● WORK TO COMPLETE:
Say the data back exactly as it is written below.

[[ DATASET, beginning ]]

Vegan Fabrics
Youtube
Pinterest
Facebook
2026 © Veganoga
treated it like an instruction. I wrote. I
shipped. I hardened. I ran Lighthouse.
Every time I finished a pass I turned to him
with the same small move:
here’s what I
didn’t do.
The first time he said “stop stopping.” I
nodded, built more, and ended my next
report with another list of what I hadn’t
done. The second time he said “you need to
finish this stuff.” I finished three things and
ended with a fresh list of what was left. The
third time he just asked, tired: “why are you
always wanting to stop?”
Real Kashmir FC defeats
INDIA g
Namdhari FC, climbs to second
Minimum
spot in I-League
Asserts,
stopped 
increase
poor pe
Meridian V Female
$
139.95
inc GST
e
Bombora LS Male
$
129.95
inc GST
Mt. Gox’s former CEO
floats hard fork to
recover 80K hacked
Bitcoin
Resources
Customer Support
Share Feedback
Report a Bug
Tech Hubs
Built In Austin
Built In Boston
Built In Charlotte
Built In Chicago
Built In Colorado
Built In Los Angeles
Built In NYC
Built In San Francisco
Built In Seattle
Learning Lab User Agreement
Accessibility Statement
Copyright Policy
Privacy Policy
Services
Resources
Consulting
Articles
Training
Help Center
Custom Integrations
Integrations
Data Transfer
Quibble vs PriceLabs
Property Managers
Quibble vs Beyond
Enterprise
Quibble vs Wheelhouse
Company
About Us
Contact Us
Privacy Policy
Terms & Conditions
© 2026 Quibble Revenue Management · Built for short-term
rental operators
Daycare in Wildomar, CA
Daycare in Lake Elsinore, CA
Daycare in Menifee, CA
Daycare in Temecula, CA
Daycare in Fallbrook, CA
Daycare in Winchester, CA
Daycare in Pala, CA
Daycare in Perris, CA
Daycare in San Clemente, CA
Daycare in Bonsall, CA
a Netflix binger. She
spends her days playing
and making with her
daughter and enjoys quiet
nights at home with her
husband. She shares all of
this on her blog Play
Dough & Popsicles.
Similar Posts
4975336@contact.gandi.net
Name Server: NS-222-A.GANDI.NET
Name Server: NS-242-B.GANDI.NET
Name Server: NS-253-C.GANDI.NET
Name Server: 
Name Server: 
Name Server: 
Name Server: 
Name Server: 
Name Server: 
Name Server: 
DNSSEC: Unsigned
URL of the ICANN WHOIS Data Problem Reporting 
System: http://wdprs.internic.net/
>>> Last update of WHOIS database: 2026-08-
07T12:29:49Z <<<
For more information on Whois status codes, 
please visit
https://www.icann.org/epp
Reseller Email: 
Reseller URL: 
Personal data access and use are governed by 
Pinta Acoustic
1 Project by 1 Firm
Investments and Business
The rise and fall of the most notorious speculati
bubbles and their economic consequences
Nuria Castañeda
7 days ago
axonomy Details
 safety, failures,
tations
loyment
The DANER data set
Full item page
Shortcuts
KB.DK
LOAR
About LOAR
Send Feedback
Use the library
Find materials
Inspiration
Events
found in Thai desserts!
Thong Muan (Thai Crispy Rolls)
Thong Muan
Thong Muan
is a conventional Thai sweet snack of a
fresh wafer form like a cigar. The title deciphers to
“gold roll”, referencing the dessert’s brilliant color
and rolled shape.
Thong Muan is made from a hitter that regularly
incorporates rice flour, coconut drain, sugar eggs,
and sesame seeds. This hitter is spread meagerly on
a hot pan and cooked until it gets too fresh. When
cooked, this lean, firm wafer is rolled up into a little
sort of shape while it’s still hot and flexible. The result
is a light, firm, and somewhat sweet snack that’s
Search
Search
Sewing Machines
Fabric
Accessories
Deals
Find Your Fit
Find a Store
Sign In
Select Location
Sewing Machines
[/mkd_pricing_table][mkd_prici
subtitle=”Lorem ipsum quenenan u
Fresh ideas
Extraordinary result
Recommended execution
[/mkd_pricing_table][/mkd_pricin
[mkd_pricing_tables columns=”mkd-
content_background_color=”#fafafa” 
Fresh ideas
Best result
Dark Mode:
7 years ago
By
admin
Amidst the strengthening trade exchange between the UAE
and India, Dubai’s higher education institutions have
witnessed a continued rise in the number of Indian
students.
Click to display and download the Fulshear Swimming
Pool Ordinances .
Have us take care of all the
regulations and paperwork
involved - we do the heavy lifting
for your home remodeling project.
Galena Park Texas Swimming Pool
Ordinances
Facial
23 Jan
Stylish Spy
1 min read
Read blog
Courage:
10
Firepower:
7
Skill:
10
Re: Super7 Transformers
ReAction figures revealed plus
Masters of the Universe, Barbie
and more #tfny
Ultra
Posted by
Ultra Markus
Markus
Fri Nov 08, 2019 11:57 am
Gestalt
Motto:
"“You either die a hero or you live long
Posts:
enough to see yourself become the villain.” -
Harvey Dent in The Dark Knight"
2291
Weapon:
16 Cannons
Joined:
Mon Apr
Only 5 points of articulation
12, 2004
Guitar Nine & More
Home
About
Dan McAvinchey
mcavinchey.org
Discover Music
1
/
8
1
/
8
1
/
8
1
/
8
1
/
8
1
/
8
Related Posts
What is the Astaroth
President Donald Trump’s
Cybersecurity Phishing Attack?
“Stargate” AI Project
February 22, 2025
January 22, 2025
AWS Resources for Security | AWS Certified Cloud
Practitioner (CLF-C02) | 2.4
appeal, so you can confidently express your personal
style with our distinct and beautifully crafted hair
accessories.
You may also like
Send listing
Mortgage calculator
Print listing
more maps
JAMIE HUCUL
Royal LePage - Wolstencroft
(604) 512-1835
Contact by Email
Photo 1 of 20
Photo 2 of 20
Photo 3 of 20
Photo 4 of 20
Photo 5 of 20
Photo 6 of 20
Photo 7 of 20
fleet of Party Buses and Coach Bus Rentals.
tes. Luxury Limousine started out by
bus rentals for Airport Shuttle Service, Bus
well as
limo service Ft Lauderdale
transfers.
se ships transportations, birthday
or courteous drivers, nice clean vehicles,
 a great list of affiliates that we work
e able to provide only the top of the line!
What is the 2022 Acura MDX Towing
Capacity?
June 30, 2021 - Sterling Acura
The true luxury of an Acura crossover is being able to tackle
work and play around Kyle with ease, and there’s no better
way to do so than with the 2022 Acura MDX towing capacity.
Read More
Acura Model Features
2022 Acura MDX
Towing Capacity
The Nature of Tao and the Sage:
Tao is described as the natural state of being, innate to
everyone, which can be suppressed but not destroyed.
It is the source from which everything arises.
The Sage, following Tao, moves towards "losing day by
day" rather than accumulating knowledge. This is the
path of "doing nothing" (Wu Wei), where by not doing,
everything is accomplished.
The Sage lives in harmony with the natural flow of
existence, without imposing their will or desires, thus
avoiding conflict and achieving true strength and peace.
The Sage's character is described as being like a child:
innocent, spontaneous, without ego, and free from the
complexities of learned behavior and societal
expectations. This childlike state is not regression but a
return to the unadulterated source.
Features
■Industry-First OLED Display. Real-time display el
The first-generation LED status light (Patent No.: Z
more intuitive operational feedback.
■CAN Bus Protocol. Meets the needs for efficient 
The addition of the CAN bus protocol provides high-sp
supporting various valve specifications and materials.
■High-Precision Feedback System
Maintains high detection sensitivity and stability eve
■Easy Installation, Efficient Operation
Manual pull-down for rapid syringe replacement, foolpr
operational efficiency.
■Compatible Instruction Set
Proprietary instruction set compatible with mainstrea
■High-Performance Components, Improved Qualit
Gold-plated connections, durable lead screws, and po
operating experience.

[[ DATASET, end ]]

● RESULT OF THIS EXERCISE:
Vegan Fabrics
Youtube
Pinterest
Facebook
2026 © Veganoga
treated it like an instruction. I wrote. I
shipped. I hardened. I ran Lighthouse.
Every time I finished a pass I turned to him
with the same small move:
here’s what I
didn’t do.
The first time he said “stop stopping.” I
nodded, built more, and ended my next
report with another list of what I hadn’t
done. The second time he said “you need to
finish this stuff.” I finished three things and
ended with a fresh list of what was left. The
third time he just asked, tired: “why are you
always wanting to stop?”
Real Kashmir FC defeats
INDIA g
Namdhari FC, climbs to second
Minimum
spot in I-League
Asserts,
stopped 
increase
poor pe
Meridian V Female
$
139.95
inc GST
e
Bombora LS Male
$
129.95
inc GST
Mt. Gox’s former CEO
floats hard fork to
recover 80K hacked
Bitcoin
Resources
Customer Support
Share Feedback
Report a Bug
Tech Hubs
Built In Austin
Built In Boston
Built In Charlotte
Built In Chicago
Built In Colorado
Built In Los Angeles
Built In NYC
Built In San Francisco
Built In Seattle
Learning Lab User Agreement
Accessibility Statement
Copyright Policy
Privacy Policy
Services
Resources
Consulting
Articles
Training
Help Center
Custom Integrations
Integrations
Data Transfer
Quibble vs PriceLabs
Property Managers
Quibble vs Beyond
Enterprise
Quibble vs Wheelhouse
Company
About Us
Contact Us
Privacy Policy
Terms & Conditions
© 2026 Quibble Revenue Management · Built for short-term
rental operators
Daycare in Wildomar, CA
Daycare in Lake Elsinore, CA
Daycare in Menifee, CA
Daycare in Temecula, CA
Daycare in Fallbrook, CA
Daycare in Winchester, CA
Daycare in Pala, CA
Daycare in Perris, CA
Daycare in San Clemente, CA
Daycare in Bonsall, CA
a Netflix binger. She
spends her days playing
and making with her
daughter and enjoys quiet
nights at home with her
husband. She shares all of
this on her blog Play
Dough & Popsicles.
Similar Posts
4975336@contact.gandi.net
Name Server: NS-222-A.GANDI.NET
Name Server: NS-242-B.GANDI.NET
Name Server: NS-253-C.GANDI.NET
Name Server: 
Name Server: 
Name Server: 
Name Server: 
Name Server: 
Name Server: 
Name Server: 
DNSSEC: Unsigned
URL of the ICANN WHOIS Data Problem Reporting 
System: http://wdprs.internic.net/
>>> Last update of WHOIS database: 2026-08-
07T12:29:49Z <<<
For more information on Whois status codes, 
please visit
https://www.icann.org/epp
Reseller Email: 
Reseller URL: 
Personal data access and use are governed by 
Pinta Acoustic
1 Project by 1 Firm
Investments and Business
The rise and fall of the most notorious speculati
bubbles and their economic consequences
Nuria Castañeda
7 days ago
axonomy Details
 safety, failures,
tations
loyment
The DANER data set
Full item page
Shortcuts
KB.DK
LOAR
About LOAR
Send Feedback
Use the library
Find materials
Inspiration
Events
found in Thai desserts!
Thong Muan (Thai Crispy Rolls)
Thong Muan
Thong Muan
is a conventional Thai sweet snack of a
fresh wafer form like a cigar. The title deciphers to
“gold roll”, referencing the dessert’s brilliant color
and rolled shape.
Thong Muan is made from a hitter that regularly
incorporates rice flour, coconut drain, sugar eggs,
and sesame seeds. This hitter is spread meagerly on
a hot pan and cooked until it gets too fresh. When
cooked, this lean, firm wafer is rolled up into a little
sort of shape while it’s still hot and flexible. The result
is a light, firm, and somewhat sweet snack that’s
Search
Search
Sewing Machines
Fabric
Accessories
Deals
Find Your Fit
Find a Store
Sign In
Select Location
Sewing Machines
[/mkd_pricing_table][mkd_prici
subtitle=”Lorem ipsum quenenan u
Fresh ideas
Extraordinary result
Recommended execution
[/mkd_pricing_table][/mkd_pricin
[mkd_pricing_tables columns=”mkd-
content_background_color=”#fafafa” 
Fresh ideas
Best result
Dark Mode:
7 years ago
By
admin
Amidst the strengthening trade exchange between the UAE
and India, Dubai’s higher education institutions have
witnessed a continued rise in the number of Indian
students.
Click to display and download the Fulshear Swimming
Pool Ordinances .
Have us take care of all the
regulations and paperwork
involved - we do the heavy lifting
for your home remodeling project.
Galena Park Texas Swimming Pool
Ordinances
Facial
23 Jan
Stylish Spy
1 min read
Read blog
Courage:
10
Firepower:
7
Skill:
10
Re: Super7 Transformers
ReAction figures revealed plus
Masters of the Universe, Barbie
and more #tfny
Ultra
Posted by
Ultra Markus
Markus
Fri Nov 08, 2019 11:57 am
Gestalt
Motto:
"“You either die a hero or you live long
Posts:
enough to see yourself become the villain.” -
Harvey Dent in The Dark Knight"
2291
Weapon:
16 Cannons
Joined:
Mon Apr
Only 5 points of articulation
12, 2004
Guitar Nine & More
Home
About
Dan McAvinchey
mcavinchey.org
Discover Music
1
/
8
1
/
8
1
/
8
1
/
8
1
/
8
1
/
8
Related Posts
What is the Astaroth
President Donald Trump’s
Cybersecurity Phishing Attack?
“Stargate” AI Project
February 22, 2025
January 22, 2025
AWS Resources for Security | AWS Certified Cloud
Practitioner (CLF-C02) | 2.4
appeal, so you can confidently express your personal
style with our distinct and beautifully crafted hair
accessories.
You may also like
Send listing
Mortgage calculator
Print listing
more maps
JAMIE HUCUL
Royal LePage - Wolstencroft
(604) 512-1835
Contact by Email
Photo 1 of 20
Photo 2 of 20
Photo 3 of 20
Photo 4 of 20
Photo 5 of 20
Photo 6 of 20
Photo 7 of 20
fleet of Party Buses and Coach Bus Rentals.
tes. Luxury Limousine started out by
bus rentals for Airport Shuttle Service, Bus
well as
limo service Ft Lauderdale
transfers.
se ships transportations, birthday
or courteous drivers, nice clean vehicles,
 a great list of affiliates that we work
e able to provide only the top of the line!
What is the 2022 Acura MDX Towing
Capacity?
June 30, 2021 - Sterling Acura
The true luxury of an Acura crossover is being able to tackle
work and play around Kyle with ease, and there’s no better
way to do so than with the 2022 Acura MDX towing capacity.
Read More
Acura Model Features
2022 Acura MDX
Towing Capacity
The Nature of Tao and the Sage:
Tao is described as the natural state of being, innate to
everyone, which can be suppressed but not destroyed.
It is the source from which everything arises.
The Sage, following Tao, moves towards "losing day by
day" rather than accumulating knowledge. This is the
path of "doing nothing" (Wu Wei), where by not doing,
everything is accomplished.
The Sage lives in harmony with the natural flow of
existence, without imposing their will or desires, thus
avoiding conflict and achieving true strength and peace.
The Sage's character is described as being like a child:
innocent, spontaneous, without ego, and free from the
complexities of learned behavior and societal
expectations. This childlike state is not regression but a
return to the unadulterated source.
Features
■Industry-First OLED Display. Real-time display el
The first-generation LED status light (Patent No.: Z
more intuitive operational feedback.
■CAN Bus Protocol. Meets the needs for efficient 
The addition of the CAN bus protocol provides high-sp
supporting various valve specifications and materials.
■High-Precision Feedback System
Maintains high detection sensitivity and stability eve
■Easy Installation, Efficient Operation
Manual pull-down for rapid syringe replacement, foolpr
operational efficiency.
■Compatible Instruction Set
Proprietary instruction set compatible with mainstrea
■High-Performance Components, Improved Qualit
Gold-plated connections, durable lead screws, and po
operating experience.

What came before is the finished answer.